## REQUIREMENT
From the data underneath, reproduce exactly the stretch that begins at the line with "X149640527Y-76822527D03*" and ends after the line with "X166404527Y-86982527D03*".
____ EXCERPTED DATA
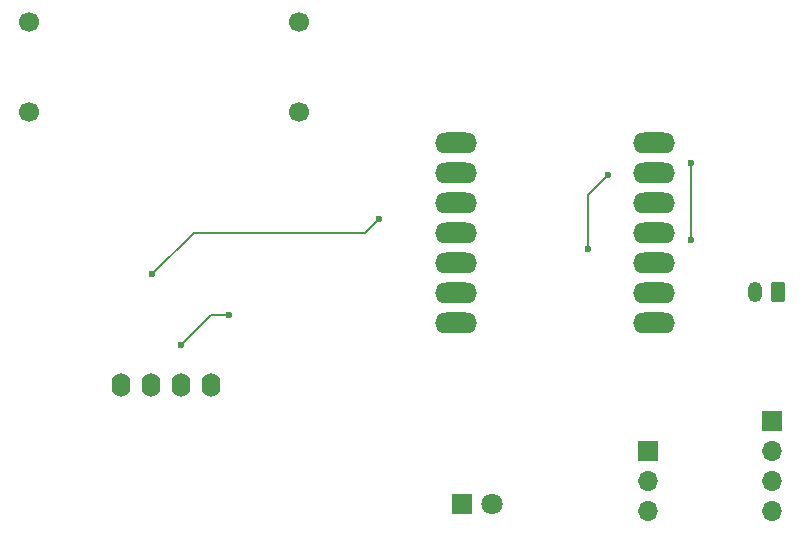
<source format=gbr>
%TF.GenerationSoftware,KiCad,Pcbnew,8.0.7*%
%TF.CreationDate,2025-02-27T15:03:55-08:00*%
%TF.ProjectId,514finalpcbdesign,35313466-696e-4616-9c70-636264657369,rev?*%
%TF.SameCoordinates,Original*%
%TF.FileFunction,Copper,L2,Bot*%
%TF.FilePolarity,Positive*%
%FSLAX46Y46*%
G04 Gerber Fmt 4.6, Leading zero omitted, Abs format (unit mm)*
G04 Created by KiCad (PCBNEW 8.0.7) date 2025-02-27 15:03:55*
%MOMM*%
%LPD*%
G01*
G04 APERTURE LIST*
G04 Aperture macros list*
%AMRoundRect*
0 Rectangle with rounded corners*
0 $1 Rounding radius*
0 $2 $3 $4 $5 $6 $7 $8 $9 X,Y pos of 4 corners*
0 Add a 4 corners polygon primitive as box body*
4,1,4,$2,$3,$4,$5,$6,$7,$8,$9,$2,$3,0*
0 Add four circle primitives for the rounded corners*
1,1,$1+$1,$2,$3*
1,1,$1+$1,$4,$5*
1,1,$1+$1,$6,$7*
1,1,$1+$1,$8,$9*
0 Add four rect primitives between the rounded corners*
20,1,$1+$1,$2,$3,$4,$5,0*
20,1,$1+$1,$4,$5,$6,$7,0*
20,1,$1+$1,$6,$7,$8,$9,0*
20,1,$1+$1,$8,$9,$2,$3,0*%
G04 Aperture macros list end*
%TA.AperFunction,ComponentPad*%
%ADD10R,1.700000X1.700000*%
%TD*%
%TA.AperFunction,ComponentPad*%
%ADD11O,1.700000X1.700000*%
%TD*%
%TA.AperFunction,ComponentPad*%
%ADD12O,1.600000X2.000000*%
%TD*%
%TA.AperFunction,ComponentPad*%
%ADD13O,3.556000X1.778000*%
%TD*%
%TA.AperFunction,ComponentPad*%
%ADD14C,1.700000*%
%TD*%
%TA.AperFunction,ComponentPad*%
%ADD15R,1.800000X1.800000*%
%TD*%
%TA.AperFunction,ComponentPad*%
%ADD16C,1.800000*%
%TD*%
%TA.AperFunction,ComponentPad*%
%ADD17RoundRect,0.250000X0.350000X0.625000X-0.350000X0.625000X-0.350000X-0.625000X0.350000X-0.625000X0*%
%TD*%
%TA.AperFunction,ComponentPad*%
%ADD18O,1.200000X1.750000*%
%TD*%
%TA.AperFunction,ViaPad*%
%ADD19C,0.600000*%
%TD*%
%TA.AperFunction,Conductor*%
%ADD20C,0.200000*%
%TD*%
G04 APERTURE END LIST*
D10*
%TO.P,J2,1,Pin_1*%
%TO.N,/3.7V*%
X176402527Y-97862527D03*
D11*
%TO.P,J2,2,Pin_2*%
%TO.N,GND*%
X176402527Y-100402527D03*
%TO.P,J2,3,Pin_3*%
%TO.N,+5V*%
X176402527Y-102942527D03*
%TO.P,J2,4,Pin_4*%
%TO.N,GND*%
X176402527Y-105482527D03*
%TD*%
D12*
%TO.P,Brd1,1,GND*%
%TO.N,GND*%
X121282527Y-94802527D03*
%TO.P,Brd1,2,VCC*%
%TO.N,Net-(Brd1-VCC)*%
X123822527Y-94802527D03*
%TO.P,Brd1,3,SCL*%
%TO.N,Net-(Brd1-SCL)*%
X126362527Y-94802527D03*
%TO.P,Brd1,4,SDA*%
%TO.N,Net-(Brd1-SDA)*%
X128902527Y-94802527D03*
%TD*%
D13*
%TO.P,U4,1,PA02_A0_D0*%
%TO.N,Net-(U4-PA02_A0_D0)*%
X149640527Y-74282527D03*
%TO.P,U4,2,PA4_A1_D1*%
%TO.N,Net-(M3--)*%
X149640527Y-76822527D03*
%TO.P,U4,3,PA10_A2_D2*%
%TO.N,Net-(U4-PA10_A2_D2)*%
X149640527Y-79362527D03*
%TO.P,U4,4,PA11_A3_D3*%
%TO.N,Net-(U4-PA11_A3_D3)*%
X149640527Y-81902527D03*
%TO.P,U4,5,PA8_A4_D4_SDA*%
%TO.N,Net-(Brd1-SDA)*%
X149640527Y-84442527D03*
%TO.P,U4,6,PA9_A5_D5_SCL*%
%TO.N,Net-(Brd1-SCL)*%
X149640527Y-86982527D03*
%TO.P,U4,7,PB08_A6_D6_TX*%
%TO.N,unconnected-(U4-PB08_A6_D6_TX-Pad7)*%
X149640527Y-89522527D03*
%TO.P,U4,8,PB09_A7_D7_RX*%
%TO.N,Net-(SW1-A)*%
X166404527Y-74282527D03*
%TO.P,U4,9,PA7_A8_D8_SCK*%
%TO.N,GND*%
X166404527Y-76822527D03*
%TO.P,U4,10,PA5_A9_D9_MISO*%
%TO.N,Net-(Brd1-VCC)*%
X166404527Y-79362527D03*
%TO.P,U4,11,PA6_A10_D10_MOSI*%
%TO.N,unconnected-(U4-PA6_A10_D10_MOSI-Pad11)*%
X166404527Y-81902527D03*
%TO.P,U4,12,3V3*%
%TO.N,unconnected-(U4-3V3-Pad12)*%
X166404527Y-84442527D03*
%TO.P,U4,13,GND*%
%TO.N,unconnected-(U4-GND-Pad13)*%
X166404527Y-86982527D03*
%TO.P,U4,14,5V*%
%TO.N,unconnected-(U4-5V-Pad14)*%
X166404527Y-89522527D03*
%TD*%
D14*
%TO.P,M3,1*%
%TO.N,Net-(U4-PA02_A0_D0)*%
X136332527Y-64092527D03*
%TO.P,M3,2,-*%
%TO.N,Net-(M3--)*%
X136332527Y-71712527D03*
%TO.P,M3,3*%
%TO.N,Net-(U4-PA10_A2_D2)*%
X113472527Y-64092527D03*
%TO.P,M3,4*%
%TO.N,Net-(U4-PA11_A3_D3)*%
X113472527Y-71712527D03*
%TD*%
D10*
%TO.P,SW1,1,A*%
%TO.N,Net-(SW1-A)*%
X165902527Y-100402527D03*
D11*
%TO.P,SW1,2,B*%
%TO.N,+5V*%
X165902527Y-102942527D03*
%TO.P,SW1,3,C*%
%TO.N,unconnected-(SW1-C-Pad3)*%
X165902527Y-105482527D03*
%TD*%
D15*
%TO.P,D1,1,K*%
%TO.N,GND*%
X150132527Y-104902527D03*
D16*
%TO.P,D1,2,A*%
%TO.N,Net-(D1-A)*%
X152672527Y-104902527D03*
%TD*%
D17*
%TO.P,J1,1,Pin_1*%
%TO.N,/3.7V*%
X176902527Y-86952527D03*
D18*
%TO.P,J1,2,Pin_2*%
%TO.N,GND*%
X174902527Y-86952527D03*
%TD*%
D19*
%TO.N,Net-(SW1-A)*%
X169500000Y-76000000D03*
X169500000Y-82500000D03*
%TO.N,GND*%
X162500000Y-77000000D03*
X160753527Y-83253527D03*
%TO.N,Net-(Brd1-SCL)*%
X130402527Y-88902527D03*
X126362527Y-91402527D03*
%TO.N,Net-(Brd1-VCC)*%
X143091527Y-80713527D03*
X123902527Y-85402527D03*
%TD*%
D20*
%TO.N,Net-(SW1-A)*%
X169500000Y-82500000D02*
X169500000Y-76000000D01*
%TO.N,GND*%
X165465054Y-77000000D02*
X165642527Y-76822527D01*
X160753527Y-78746473D02*
X162500000Y-77000000D01*
X160753527Y-83253527D02*
X160753527Y-78746473D01*
%TO.N,Net-(Brd1-SCL)*%
X128862527Y-88902527D02*
X126362527Y-91402527D01*
X130402527Y-88902527D02*
X128862527Y-88902527D01*
%TO.N,Net-(Brd1-VCC)*%
X143091527Y-80713527D02*
X141902527Y-81902527D01*
X127402527Y-81902527D02*
X123902527Y-85402527D01*
X141902527Y-81902527D02*
X127402527Y-81902527D01*
%TD*%
M02*

</source>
________
## OUTPUT FOR THIS EXERCISE
X149640527Y-76822527D03*
%TO.P,U4,3,PA10_A2_D2*%
%TO.N,Net-(U4-PA10_A2_D2)*%
X149640527Y-79362527D03*
%TO.P,U4,4,PA11_A3_D3*%
%TO.N,Net-(U4-PA11_A3_D3)*%
X149640527Y-81902527D03*
%TO.P,U4,5,PA8_A4_D4_SDA*%
%TO.N,Net-(Brd1-SDA)*%
X149640527Y-84442527D03*
%TO.P,U4,6,PA9_A5_D5_SCL*%
%TO.N,Net-(Brd1-SCL)*%
X149640527Y-86982527D03*
%TO.P,U4,7,PB08_A6_D6_TX*%
%TO.N,unconnected-(U4-PB08_A6_D6_TX-Pad7)*%
X149640527Y-89522527D03*
%TO.P,U4,8,PB09_A7_D7_RX*%
%TO.N,Net-(SW1-A)*%
X166404527Y-74282527D03*
%TO.P,U4,9,PA7_A8_D8_SCK*%
%TO.N,GND*%
X166404527Y-76822527D03*
%TO.P,U4,10,PA5_A9_D9_MISO*%
%TO.N,Net-(Brd1-VCC)*%
X166404527Y-79362527D03*
%TO.P,U4,11,PA6_A10_D10_MOSI*%
%TO.N,unconnected-(U4-PA6_A10_D10_MOSI-Pad11)*%
X166404527Y-81902527D03*
%TO.P,U4,12,3V3*%
%TO.N,unconnected-(U4-3V3-Pad12)*%
X166404527Y-84442527D03*
%TO.P,U4,13,GND*%
%TO.N,unconnected-(U4-GND-Pad13)*%
X166404527Y-86982527D03*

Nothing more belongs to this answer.